Geese – Getting Killed

Tout nous laisse à penser que Geese fera parti d’un des grands groupes de cette décennie. En l’espace de deux albums, le groupe de Brooklyn n’a pas fini de faire frémir la concurrence avec leur dernier album nommé 3D Country paru il y a deux années de cela maintenant (chroniqué ici). Il aura fallu une escapade en solo pour le leader du groupe qu’est Cameron Winter qui a agréablement surpris tout le monde avec Heavy Metal (chroniqué ici) pour que le désormais quatuor puisse frapper de nouveau fort avec Getting Killed.

S’éloignant des ambiances country/blues/gospel du totalement barré 3D Country, Geese viendra miser sur l’imprévisible et l’aspect anxiogène tout en faisant appel à Kenny Beats qui officiera derrière les manettes. Getting Killed est une parfaite allégorie de notre monde qui sombre de plus en plus dans la folie et la démence, comme le prouve le morceau d’ouverture à la rythmique lourde nommé « Trinidad » pour le moins fracturé conciliant le calme inquiétant où les cuivres et allures faussement funky résident aux refrains totalement chaotiques (à base de « THERE’S A BOMB IN MY CAR ! » hurlé par le rappeur JPEGMAFIA de façon hystérique).

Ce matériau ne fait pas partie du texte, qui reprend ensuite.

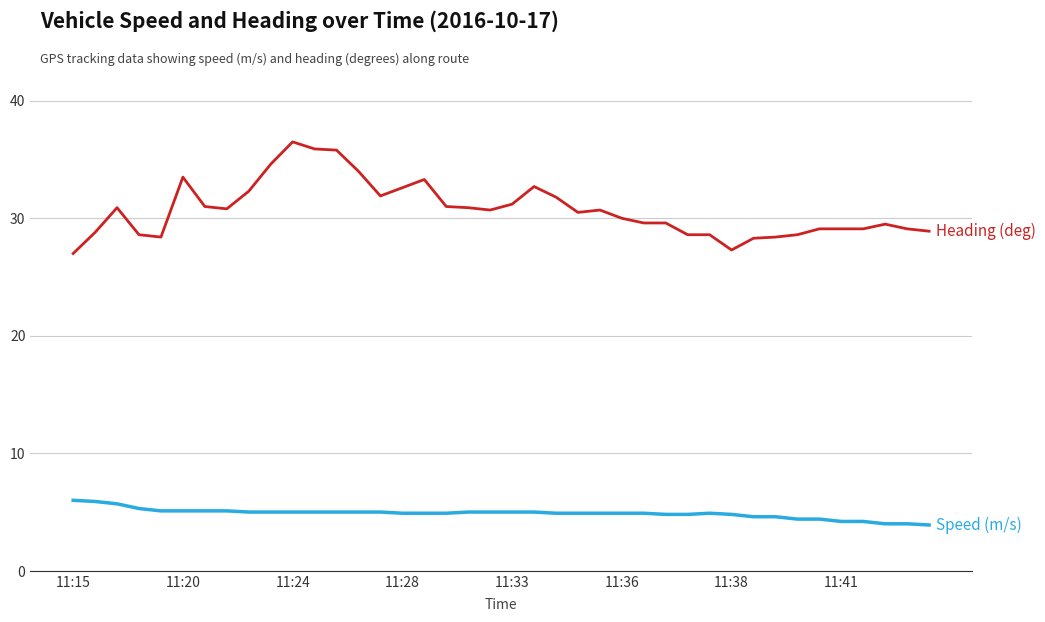

What is the minimum value shown in the chart?

3.9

Le quatuor de Brooklyn ira enfoncer le clou avec un « Cobra » aux sonorités plus country que n’auraient renié Beach Boys mais également la pop nonchalante de « Husbands » allant crescendo petit à petit sans oublier l’interprétation si singulière de Cameron Winter qui n’aura jamais été au contrôle de sa voix jusqu’à maintenant.

Getting Killed titube entre chaos et maîtrise de la plus belle des manières. Geese repousse les limites de leur créativité et de leur folie artistique avec le morceau-titre bien bouillant et hanté notable par cette chorale presque gospel ukrainien (ainsi que le vibrant « Morning walked me out of here with no shoes, and one foot doesn’t wanna stay alive! »)  suivi de très près par la ballade ensoleillée de « Islands of Men » aux faux airs de « Pacific Theme » de Broken Social Scene qui prendra peu à peu des allures de jam session comme si le quatuor défiait l’espace-temps mais encore du désordre délirant et funky qu’est « 100 Horses ». La face B se montre plus méditative et plus conceptuelle sans jamais renier ce grain de folie malgré tout avec les ballades somptueuses que sont « Half Real » et « Au Pays du Cocaïne » où Cameron Winter tire une fois de plus son épingle du jeu avant de repartir dans de l’exubérance avec les influences ska-punk bien cuivrés de « Bow Down » avec un solo de guitare bien groovy et l’accrocheur « Taxes » (« If you want me to pay my taxes, you’d better come over with a crucifix / You’re gonna have to nail me down »).

Cette folle escapade se clôture avec un « Long Island City Here I Come » qui est un véritable bouquet final où la rythmique débraillée viendra monter crescendo tandis que notre protagoniste nous tient en haleine avec ses « Here I come » répétés. Tous les ingrédients ont réunis pour faire de ce Getting Killed un joyeux bordel auditif ô combien jouissif montrant que Geese sait offrir un incroyable fourre-tout électrique. Comme quoi, derrière le chaos se cache dans les détails et réside une certaine beauté à la fois absurde et viscérale qui anime notre monde actuel.